THERE ARE AS GOOD CHANCES IN THE WORLD TO-DAY.

“When the Civil War began, I offered my services to the government, and was placed in charge of the military telegraph in the Department of Arkansas. Missouri and Kansas were subsequently added to my territory. I served through the war, and, at its close, when I was twenty-seven years old, I became a district superintendent for the Western Union Telegraph Company in the southwest. I have been with this company ever since, having served in various capacities in St. Louis and Chicago. This is my fiftieth year in the telegraph business, and I became president of the Western Union just fifty years to a month after I first entered the Joliet office and asked for work.”

“Do you think that a young man starting in commercial life to-day has as good a chance to rise as one had fifty years ago?” Colonel Clowry was asked.

“Yes, indeed; in my opinion the chances of success in commercial business, for the right sort of young men, have never before been so good as they are at the present time, provided that the young men are well educated, honest, industrious, and faithful, and not handicapped by mental or physical defects.”

“But you had only a common-school education, Colonel Clowry.”

“Yes, and that is quite sufficient in business if it is supplemented by some technical training. I have always thought that a full university course has a tendency to unfit young men for the rough struggles incident to the small beginnings of a commercial business career. It is advisable for boys to enter business early in life, so that they may be moulded to their work, and be in line for promotion when opportunities present themselves. Boys have an idea nowadays that they can leave college and immediately fill important positions in business life. There was never a greater mistake. Although I was in charge of an office six months after beginning work, it has taken fifty years to reach my present position.”


XIII
Enthusiasm for Railroading Makes a Section Hand Head of the Metropolitan System.

SOME time ago New York learned with interest and some astonishment that the head of its greatest transportation system, Herbert H. Vreeland, had received from several of his associates, as individuals, a “valentine” present of $100,000, in recognition of his superb management of their properties. Many New Yorkers then learned, for the first time, what railroad experts throughout the country had long known, that the transportation of a million people a day in New York’s busy streets, without serious friction or public annoyance, is not a matter of chance, but is the result of perhaps the most perfect traffic organization ever created, at the head of which is a man, quiet, forceful, able, with the ability of a great general,—a master, and, at the same time a friend of men,—himself one for whom, in the judgment of his associates, almost any career is possible.

Thirty years ago Mr. Vreeland, then a lad thirteen years old, was, to use his own humorous, reminiscent phrase, “h’isting ice” on the Hudson River, one of a gang of eighteen or twenty men and boys filling the ice carts for retail city delivery.

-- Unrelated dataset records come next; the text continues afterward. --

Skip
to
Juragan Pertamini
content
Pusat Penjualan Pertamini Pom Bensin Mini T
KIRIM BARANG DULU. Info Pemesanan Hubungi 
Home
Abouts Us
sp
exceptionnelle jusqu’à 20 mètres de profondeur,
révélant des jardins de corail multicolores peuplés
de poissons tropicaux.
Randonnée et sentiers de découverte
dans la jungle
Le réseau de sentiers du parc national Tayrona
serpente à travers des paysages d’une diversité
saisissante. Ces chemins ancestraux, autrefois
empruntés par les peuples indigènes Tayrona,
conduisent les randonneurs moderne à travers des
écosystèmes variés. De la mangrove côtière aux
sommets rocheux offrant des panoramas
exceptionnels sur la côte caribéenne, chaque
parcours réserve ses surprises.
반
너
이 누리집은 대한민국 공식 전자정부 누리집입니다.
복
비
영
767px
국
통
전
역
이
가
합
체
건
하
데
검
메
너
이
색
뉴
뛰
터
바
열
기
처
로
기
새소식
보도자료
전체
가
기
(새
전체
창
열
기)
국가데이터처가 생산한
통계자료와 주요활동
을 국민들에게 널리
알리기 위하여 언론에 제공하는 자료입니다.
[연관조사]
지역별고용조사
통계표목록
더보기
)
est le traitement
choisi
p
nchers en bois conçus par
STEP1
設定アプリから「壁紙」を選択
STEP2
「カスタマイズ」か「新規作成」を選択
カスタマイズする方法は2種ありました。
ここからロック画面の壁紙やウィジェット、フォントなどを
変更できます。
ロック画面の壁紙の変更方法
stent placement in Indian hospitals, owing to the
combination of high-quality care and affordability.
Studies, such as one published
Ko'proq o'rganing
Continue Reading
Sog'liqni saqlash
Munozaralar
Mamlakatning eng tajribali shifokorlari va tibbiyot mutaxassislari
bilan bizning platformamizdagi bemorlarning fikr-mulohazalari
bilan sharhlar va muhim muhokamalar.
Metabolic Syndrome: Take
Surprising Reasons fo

A picture just brought to light shows him among the force lined up to be photographed, as a tall, loosely built, hatchet-faced lad in working garb, with a fragment of a smile on his face, as if he could appreciate the contrast of the boy of that day with the man of the future.

How do these things happen? What was the divine spark in this boy’s brain and heart that should lift him out of the crowd of the commonplace to the position of responsibility and influence in the world which he now occupies? If my readers could have been present at the interview kindly granted by Mr. Vreeland and could have heard him recalling his early life and its many struggles and disappointments with a smile that was often near a tear, they would have gone away feeling that nothing is impossible to him who dares, and, above all else, who works, and they would have derived inspiration far greater than can possibly be given in these written words.